[Texto do documento]
______________________________

Preciso dizer que jamais imaginei ouvi algo assim e dito com tanta naturalidade em uma sala de aula de uma pós-graduação, dito por uma aluna de doutorado, em uma universidade pública e, acima de tudo em um curso de Antropologia. Imediatamente me lembrei de um ocorrido recentemente na Universidade Estadual do Pará – UEPA, quando uma antropóloga (por coincidência, ou quem sabe nem tanto) chamou um trabalhador negro de macaco. Penso que se fatos como esses continuarem sendo naturalizados em nossas universidades, não tardará serem os antropólogos os “objetos de estudo”, o que me parece já ser interessante para acontecer. Haveria algum determinismo nisso? Talvez Lamarck, Lineu, ou Darwin possam nos ajudar a compreender.

______________________________

[Trechos dos dados]

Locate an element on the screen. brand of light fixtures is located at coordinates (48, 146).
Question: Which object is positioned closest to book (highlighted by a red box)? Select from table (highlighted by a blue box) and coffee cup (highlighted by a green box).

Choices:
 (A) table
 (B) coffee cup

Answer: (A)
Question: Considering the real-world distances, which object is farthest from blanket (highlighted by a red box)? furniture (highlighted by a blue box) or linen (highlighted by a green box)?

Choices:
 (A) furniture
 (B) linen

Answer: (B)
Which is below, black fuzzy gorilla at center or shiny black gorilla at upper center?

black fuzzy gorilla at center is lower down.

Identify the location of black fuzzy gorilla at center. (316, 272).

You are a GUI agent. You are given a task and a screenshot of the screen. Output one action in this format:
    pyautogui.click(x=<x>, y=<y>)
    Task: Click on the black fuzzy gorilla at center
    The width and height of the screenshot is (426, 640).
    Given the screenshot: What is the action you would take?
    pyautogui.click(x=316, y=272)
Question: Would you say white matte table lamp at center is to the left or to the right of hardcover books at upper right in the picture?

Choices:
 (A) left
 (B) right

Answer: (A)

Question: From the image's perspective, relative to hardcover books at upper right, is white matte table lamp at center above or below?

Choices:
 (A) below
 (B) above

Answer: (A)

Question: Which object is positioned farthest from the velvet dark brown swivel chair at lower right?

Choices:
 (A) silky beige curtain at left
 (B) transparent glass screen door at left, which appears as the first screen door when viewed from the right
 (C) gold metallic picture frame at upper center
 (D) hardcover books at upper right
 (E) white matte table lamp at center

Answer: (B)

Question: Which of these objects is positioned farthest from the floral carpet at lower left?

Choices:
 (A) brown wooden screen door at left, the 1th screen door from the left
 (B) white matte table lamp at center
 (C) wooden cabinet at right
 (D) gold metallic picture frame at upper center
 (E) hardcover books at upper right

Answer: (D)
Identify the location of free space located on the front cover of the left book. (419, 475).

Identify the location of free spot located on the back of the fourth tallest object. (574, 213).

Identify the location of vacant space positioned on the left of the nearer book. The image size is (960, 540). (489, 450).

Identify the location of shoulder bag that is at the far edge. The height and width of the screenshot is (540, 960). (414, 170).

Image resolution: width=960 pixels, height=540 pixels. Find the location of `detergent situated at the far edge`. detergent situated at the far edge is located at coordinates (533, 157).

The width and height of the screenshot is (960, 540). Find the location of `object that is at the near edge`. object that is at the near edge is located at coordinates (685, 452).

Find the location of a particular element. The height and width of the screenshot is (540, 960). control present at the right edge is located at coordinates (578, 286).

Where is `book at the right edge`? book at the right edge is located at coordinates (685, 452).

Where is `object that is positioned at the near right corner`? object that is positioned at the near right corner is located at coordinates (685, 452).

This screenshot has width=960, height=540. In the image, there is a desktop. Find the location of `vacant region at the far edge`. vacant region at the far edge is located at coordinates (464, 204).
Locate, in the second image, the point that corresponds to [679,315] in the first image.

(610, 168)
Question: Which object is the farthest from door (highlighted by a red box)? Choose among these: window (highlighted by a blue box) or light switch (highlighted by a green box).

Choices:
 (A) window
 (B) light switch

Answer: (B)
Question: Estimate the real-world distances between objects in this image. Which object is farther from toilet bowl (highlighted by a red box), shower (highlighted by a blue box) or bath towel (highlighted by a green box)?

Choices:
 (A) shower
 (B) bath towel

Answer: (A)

______________________________

[Tarefa a realizar]
Transcreva do texto do documento tudo o que vai de "Preciso dizer que" até "ajudar a compreender.". Baseie-se somente no texto do documento.

[Resolução do problema]
Preciso dizer que jamais imaginei ouvi algo assim e dito com tanta naturalidade em uma sala de aula de uma pós-graduação, dito por uma aluna de doutorado, em uma universidade pública e, acima de tudo em um curso de Antropologia. Imediatamente me lembrei de um ocorrido recentemente na Universidade Estadual do Pará – UEPA, quando uma antropóloga (por coincidência, ou quem sabe nem tanto) chamou um trabalhador negro de macaco. Penso que se fatos como esses continuarem sendo naturalizados em nossas universidades, não tardará serem os antropólogos os “objetos de estudo”, o que me parece já ser interessante para acontecer. Haveria algum determinismo nisso? Talvez Lamarck, Lineu, ou Darwin possam nos ajudar a compreender.